Tuesday, August 31st, 2010

We are proud to announce that ten films from dGenerate’s catalog are now available on MUBI (formerly The Auteurs) for online viewing. The acquisition of these new titles by MUBI marks another milestone in our commitment to bring to audiences the most contemporary award-winning independent films by native Chinese filmmakers, using the newest technology in the market.

MUBI is known for its role in giving film enthusiasts an indispensible resource for learning about cinema, through its online rental service, the MUBI Notebook filled with articles, reviews and festival reports, and its robust virtual community.  We are proud that our films are becoming part of this important vehicle for cinema enthusiasts.
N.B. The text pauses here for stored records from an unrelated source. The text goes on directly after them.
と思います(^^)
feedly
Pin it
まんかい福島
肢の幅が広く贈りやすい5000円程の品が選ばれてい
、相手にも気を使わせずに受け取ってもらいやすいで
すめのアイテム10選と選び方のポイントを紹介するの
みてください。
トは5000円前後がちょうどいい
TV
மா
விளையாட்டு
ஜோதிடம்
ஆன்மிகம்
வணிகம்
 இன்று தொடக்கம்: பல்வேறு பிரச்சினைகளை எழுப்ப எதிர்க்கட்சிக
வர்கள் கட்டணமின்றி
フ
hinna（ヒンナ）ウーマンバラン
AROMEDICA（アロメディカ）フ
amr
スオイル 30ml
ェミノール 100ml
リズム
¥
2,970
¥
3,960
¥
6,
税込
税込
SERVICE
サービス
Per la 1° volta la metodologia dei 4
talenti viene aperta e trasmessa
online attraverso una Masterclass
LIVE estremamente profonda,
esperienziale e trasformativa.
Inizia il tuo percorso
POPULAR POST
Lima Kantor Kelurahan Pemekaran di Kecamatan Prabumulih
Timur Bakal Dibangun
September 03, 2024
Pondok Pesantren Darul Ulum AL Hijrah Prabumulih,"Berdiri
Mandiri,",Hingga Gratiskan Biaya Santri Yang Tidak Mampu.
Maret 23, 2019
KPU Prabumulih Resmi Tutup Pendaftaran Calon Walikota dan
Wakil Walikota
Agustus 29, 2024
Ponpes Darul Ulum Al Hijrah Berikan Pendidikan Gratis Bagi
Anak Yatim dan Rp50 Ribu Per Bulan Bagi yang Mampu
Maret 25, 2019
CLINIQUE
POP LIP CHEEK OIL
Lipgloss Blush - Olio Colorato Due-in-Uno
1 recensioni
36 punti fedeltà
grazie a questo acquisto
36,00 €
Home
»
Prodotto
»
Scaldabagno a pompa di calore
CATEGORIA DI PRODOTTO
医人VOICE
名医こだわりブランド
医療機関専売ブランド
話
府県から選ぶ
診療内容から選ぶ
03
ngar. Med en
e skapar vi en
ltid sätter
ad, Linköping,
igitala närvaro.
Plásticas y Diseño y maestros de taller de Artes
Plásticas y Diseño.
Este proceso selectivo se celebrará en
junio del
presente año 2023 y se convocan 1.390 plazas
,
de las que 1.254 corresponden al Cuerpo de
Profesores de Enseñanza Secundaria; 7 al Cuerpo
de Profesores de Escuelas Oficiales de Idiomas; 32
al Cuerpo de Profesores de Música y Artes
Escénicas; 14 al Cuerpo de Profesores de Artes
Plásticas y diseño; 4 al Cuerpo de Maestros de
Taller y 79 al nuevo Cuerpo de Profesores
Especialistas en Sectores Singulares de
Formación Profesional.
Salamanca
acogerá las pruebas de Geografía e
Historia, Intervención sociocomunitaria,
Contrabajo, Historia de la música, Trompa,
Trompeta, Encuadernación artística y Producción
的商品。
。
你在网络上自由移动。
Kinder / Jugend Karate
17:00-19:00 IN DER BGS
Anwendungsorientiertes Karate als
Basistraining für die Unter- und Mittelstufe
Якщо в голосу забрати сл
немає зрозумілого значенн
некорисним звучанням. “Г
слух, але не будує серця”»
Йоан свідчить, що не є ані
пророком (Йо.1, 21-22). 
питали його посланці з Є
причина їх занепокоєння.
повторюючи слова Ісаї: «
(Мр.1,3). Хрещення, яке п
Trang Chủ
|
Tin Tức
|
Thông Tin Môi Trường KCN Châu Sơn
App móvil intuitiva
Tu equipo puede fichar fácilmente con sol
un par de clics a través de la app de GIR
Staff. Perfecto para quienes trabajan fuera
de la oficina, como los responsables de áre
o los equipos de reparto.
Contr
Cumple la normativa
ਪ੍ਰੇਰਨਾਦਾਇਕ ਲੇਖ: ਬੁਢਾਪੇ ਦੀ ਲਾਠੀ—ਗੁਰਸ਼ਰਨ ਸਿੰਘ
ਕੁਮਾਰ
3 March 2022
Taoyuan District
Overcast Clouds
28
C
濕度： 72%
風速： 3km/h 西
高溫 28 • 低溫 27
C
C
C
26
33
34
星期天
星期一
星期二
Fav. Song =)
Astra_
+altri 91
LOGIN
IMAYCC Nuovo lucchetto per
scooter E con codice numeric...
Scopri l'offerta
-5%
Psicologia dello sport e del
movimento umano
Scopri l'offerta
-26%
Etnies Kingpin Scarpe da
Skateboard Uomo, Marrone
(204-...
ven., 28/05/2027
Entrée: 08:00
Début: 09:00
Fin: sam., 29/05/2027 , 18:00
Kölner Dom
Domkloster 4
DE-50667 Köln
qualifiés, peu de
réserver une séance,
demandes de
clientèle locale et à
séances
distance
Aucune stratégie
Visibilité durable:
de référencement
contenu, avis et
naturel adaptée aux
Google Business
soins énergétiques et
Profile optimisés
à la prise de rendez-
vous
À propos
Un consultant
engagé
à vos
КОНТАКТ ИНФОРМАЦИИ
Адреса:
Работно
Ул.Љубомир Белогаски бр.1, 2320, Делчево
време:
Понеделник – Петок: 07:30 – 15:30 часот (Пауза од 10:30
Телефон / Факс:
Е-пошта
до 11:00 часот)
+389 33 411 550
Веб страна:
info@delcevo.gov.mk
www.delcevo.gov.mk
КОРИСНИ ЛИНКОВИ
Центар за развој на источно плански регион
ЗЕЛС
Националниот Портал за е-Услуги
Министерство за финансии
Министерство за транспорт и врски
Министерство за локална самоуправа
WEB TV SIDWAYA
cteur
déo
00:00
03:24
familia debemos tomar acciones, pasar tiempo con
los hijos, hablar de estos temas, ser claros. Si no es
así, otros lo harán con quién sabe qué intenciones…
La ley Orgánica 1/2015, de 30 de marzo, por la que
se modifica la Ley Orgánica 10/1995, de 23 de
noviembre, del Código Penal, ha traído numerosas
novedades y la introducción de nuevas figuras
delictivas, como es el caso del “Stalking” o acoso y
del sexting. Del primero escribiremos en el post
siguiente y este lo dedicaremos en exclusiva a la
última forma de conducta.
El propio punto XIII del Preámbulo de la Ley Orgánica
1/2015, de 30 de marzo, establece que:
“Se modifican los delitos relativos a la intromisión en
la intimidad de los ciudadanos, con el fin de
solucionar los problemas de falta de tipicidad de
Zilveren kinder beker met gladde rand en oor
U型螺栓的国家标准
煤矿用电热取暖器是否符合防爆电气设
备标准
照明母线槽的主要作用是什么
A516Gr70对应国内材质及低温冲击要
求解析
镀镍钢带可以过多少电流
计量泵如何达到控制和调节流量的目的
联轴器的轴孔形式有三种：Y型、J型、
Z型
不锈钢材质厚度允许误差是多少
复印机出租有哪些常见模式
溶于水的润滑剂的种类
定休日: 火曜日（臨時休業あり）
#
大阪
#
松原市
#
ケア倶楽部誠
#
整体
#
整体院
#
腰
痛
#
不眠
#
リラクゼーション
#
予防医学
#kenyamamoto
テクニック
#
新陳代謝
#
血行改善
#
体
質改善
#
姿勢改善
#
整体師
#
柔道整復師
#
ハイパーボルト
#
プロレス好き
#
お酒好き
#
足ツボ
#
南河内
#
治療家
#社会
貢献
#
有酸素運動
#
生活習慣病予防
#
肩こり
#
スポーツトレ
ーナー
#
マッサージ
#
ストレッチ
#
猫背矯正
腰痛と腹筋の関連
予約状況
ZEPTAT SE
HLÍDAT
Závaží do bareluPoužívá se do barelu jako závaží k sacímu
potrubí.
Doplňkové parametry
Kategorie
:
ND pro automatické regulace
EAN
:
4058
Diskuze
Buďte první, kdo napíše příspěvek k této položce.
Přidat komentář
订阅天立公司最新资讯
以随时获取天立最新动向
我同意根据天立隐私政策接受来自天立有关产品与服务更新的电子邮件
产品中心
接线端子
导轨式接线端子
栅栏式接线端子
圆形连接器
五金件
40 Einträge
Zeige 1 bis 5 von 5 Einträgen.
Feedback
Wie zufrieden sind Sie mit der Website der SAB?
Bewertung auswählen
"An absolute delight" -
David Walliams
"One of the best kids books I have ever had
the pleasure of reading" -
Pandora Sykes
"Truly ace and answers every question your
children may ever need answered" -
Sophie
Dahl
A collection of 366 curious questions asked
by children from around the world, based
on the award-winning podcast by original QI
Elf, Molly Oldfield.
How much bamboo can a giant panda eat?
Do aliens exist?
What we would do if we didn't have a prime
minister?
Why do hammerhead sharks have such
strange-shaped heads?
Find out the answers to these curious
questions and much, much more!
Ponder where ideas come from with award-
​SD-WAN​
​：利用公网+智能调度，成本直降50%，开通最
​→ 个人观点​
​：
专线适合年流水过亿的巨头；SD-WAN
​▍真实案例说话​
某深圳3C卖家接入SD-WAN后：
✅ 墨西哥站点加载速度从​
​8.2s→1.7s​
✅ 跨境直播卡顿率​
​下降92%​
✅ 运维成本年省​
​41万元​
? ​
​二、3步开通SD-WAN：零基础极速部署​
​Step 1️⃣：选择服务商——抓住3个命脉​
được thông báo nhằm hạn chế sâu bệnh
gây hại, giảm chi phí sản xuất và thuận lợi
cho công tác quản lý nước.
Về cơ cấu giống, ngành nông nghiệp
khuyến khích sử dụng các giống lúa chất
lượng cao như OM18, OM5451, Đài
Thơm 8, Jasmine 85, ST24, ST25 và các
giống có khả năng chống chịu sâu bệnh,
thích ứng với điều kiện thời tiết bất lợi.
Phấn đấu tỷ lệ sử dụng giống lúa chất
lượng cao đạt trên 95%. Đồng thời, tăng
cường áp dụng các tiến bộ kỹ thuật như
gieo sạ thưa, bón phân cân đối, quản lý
Listed below are these new titles on MUBI. One-time viewing on their site is priced at $3.00.

Using

Betelnut

Meishi Street

Crime and Punishment

Er Dong

The Other Half

San Yuan Li

Super, Girls!

Little Moth

Raised from the Dust

Review of 1428 in Mubi Notebook

Wednesday, July 28th, 2010

1428 (dir. Du Haibin)

In his coverage of the 2010 Los Angeles Film Festival for Mubi Notebook, Doug Cummings offers his take on Du Haibin’s 1428:

Du Haibin’s 1428 visits the aftermath of the devastating 2008 Sichuan earthquake, and charts the reactions and interpretations of the survivors, who wrestle with severe personal loss and confusion. Sorting through debris and often gushing at the camera—in a variety of angry, philosophical, and grief-stricken ways—the people of the region express their sentiments about the Chinese government, cosmology, the media, and anything else of immediate importance to them. Lush green mountains provide serene visual contrast to the individual lives scrambling amid the rubble, but… the film never falls into postcard pictorialism.